- Redhill
- Coordinates: 33°32′S 138°13′E﻿ / ﻿33.533°S 138.217°E
- Country: Australia
- State: South Australia
- Region: Mid North
- LGA(s): Port Pirie;
- Established: 15 July 1869

Area
- • Total: 270 km^{2} (105 sq mi)
- County: Daly
Lands administrative divisions around Redhill
| Wandearah | Crystal Brook | Narridy |
| Mundoora | Redhill | Koolunga |
| Wokurna | Barunga | Boucaut |

= Hundred of Redhill =

The Hundred of Redhill is a cadastral unit of hundred located in the Mid North of South Australia spanning the northern Barunga Range. It is one of the 16 hundreds of the County of Daly and was named in 1869 by Governor James Fergusson after the same hill giving rise to the name for the township of Redhill, uphill from the west bank of the Broughton River.

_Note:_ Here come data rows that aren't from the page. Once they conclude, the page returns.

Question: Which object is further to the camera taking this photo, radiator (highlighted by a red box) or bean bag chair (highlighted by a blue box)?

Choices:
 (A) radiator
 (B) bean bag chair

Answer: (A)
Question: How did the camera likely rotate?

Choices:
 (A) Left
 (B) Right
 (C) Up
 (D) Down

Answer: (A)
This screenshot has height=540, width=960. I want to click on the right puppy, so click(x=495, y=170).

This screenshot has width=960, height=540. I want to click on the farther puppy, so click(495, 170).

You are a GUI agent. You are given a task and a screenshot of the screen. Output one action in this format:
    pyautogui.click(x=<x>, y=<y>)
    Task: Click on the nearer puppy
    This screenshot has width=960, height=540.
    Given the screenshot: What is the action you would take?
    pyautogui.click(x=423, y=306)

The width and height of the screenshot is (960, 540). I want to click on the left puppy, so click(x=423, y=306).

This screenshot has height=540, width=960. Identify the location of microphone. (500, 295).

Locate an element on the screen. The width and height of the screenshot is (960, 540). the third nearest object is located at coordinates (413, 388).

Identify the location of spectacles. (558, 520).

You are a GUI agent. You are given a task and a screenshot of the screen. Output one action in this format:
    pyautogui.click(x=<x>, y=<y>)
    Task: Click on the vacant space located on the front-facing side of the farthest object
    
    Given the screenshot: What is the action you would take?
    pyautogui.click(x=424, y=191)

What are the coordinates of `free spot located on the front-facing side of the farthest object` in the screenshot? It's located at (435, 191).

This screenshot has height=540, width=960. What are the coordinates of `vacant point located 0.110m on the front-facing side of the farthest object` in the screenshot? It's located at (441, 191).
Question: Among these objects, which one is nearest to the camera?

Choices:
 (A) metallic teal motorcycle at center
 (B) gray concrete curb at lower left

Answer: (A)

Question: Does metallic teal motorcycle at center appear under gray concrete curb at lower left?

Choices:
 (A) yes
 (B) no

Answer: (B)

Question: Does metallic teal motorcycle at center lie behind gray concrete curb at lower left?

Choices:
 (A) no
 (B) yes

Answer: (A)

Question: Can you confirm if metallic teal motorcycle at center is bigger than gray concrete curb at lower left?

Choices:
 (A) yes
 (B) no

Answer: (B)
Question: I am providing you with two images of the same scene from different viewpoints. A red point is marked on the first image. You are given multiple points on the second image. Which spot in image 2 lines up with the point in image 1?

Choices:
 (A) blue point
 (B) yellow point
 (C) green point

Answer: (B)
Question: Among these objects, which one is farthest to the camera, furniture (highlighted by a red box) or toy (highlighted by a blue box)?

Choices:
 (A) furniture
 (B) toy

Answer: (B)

The town of Redhill and the locality of Collinsfield are inside the Hundred of Redhill as well as the east half of Clements Gap and a north eastern portion of Mundoora.

==Local government==
The District Council of Broughton was established in 1888 to locally govern the hundreds of Redhill, Mundoora, Wokurna and Koolunga, each of the four constituent hundreds forming a ward of the council. The council was renamed to the District Council of Red Hill (later Redhill) in 1912.

From 1988, the Redhill ward, matching hundred boundaries, remained a ward in the larger District Council of Crystal Brook-Redhill following amalgamation of Redhill and Crystal Brook councils.

From 1997 the hundred became part of the much larger Port Pirie Regional Council following a merger between Crystal Brook-Redhill and the Port Pirie City councils.